More than two out of five financial advisers expect increased demand for retirement income advice from women in the next year as gender equalisation on annuity rates comes into effect, research from Primetime Retirement shows.
Its nationwide survey of 321 advisers specialising in retirement advice shows 44 per cent believe demand from women will increase driven by a combination of equalisation in annuity rates and changes to State Pension ages. Around three per cent have already seen a rise.
Analysts predict the new rules outlawing annuity pricing based on gender – which were outlined by a European Court of Justice ruling in March 2011 – will mean lower rates on lifetime annuities for males of around three per cent at a time when rates are already at an all-time low.
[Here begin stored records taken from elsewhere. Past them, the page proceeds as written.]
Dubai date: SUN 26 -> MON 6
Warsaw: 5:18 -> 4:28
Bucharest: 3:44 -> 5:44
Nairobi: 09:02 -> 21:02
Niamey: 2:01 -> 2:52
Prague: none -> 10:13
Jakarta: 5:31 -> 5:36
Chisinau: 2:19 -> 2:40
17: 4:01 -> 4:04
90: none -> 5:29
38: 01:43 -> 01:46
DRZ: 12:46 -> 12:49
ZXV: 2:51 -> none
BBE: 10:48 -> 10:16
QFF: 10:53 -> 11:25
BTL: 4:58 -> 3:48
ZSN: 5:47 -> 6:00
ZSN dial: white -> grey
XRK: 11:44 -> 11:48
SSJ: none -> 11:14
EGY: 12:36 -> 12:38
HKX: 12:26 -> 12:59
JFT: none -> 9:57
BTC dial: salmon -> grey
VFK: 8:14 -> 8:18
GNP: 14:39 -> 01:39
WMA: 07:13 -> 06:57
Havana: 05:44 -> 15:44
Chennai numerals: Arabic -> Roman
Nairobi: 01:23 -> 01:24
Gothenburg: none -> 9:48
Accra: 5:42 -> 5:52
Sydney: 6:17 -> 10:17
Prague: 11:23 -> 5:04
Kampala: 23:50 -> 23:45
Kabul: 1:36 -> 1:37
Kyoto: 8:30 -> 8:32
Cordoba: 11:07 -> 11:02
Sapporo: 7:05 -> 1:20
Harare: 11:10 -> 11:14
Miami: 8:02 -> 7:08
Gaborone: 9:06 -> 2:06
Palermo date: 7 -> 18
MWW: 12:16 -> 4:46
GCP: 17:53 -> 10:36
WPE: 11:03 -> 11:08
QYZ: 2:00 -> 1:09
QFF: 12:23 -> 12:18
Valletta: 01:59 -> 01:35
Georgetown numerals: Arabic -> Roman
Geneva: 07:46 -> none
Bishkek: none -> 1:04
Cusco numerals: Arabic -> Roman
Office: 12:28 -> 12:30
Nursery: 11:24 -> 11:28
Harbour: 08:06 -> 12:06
Primetime Retirement, which already offers gender neutral rates at the higher female rate on its fixed-term annuity products, believes the introduction of gender neutral rates from December 2012 will drive innovation in the annuity market.
The company, which pioneered the fixed-term annuity in the UK as Living Time, is urging advisers to start preparing clients now for the changes to rates amid predictions that the introduction of equalisation could mean a rush to annuitise before the changes.
Stuart Wilson, Primetime Retirement marketing director, says: “Gender equalisation will see a massive change in the annuity market and providers have to adapt and innovate in response.
We will have to wait and see how the market reacts and where unisex rates end up but it seems likely that male rates will be reduced which when rates are already at an all-time low, will be a further blow for retirement income planning. Advisers have a major role to play in helping clients and outlining the availability of and the need for more options in retirement income planning.”
Primetime’s research highlights the growing impact of divorce on demand for advice – around a third of advisers say they have seen more clients coming to them for retirement income advice following divorce.
The study shows 32 per cent have seen a small rise in the number of clients asking for advice following divorce, while twp per cent have seen a large increase.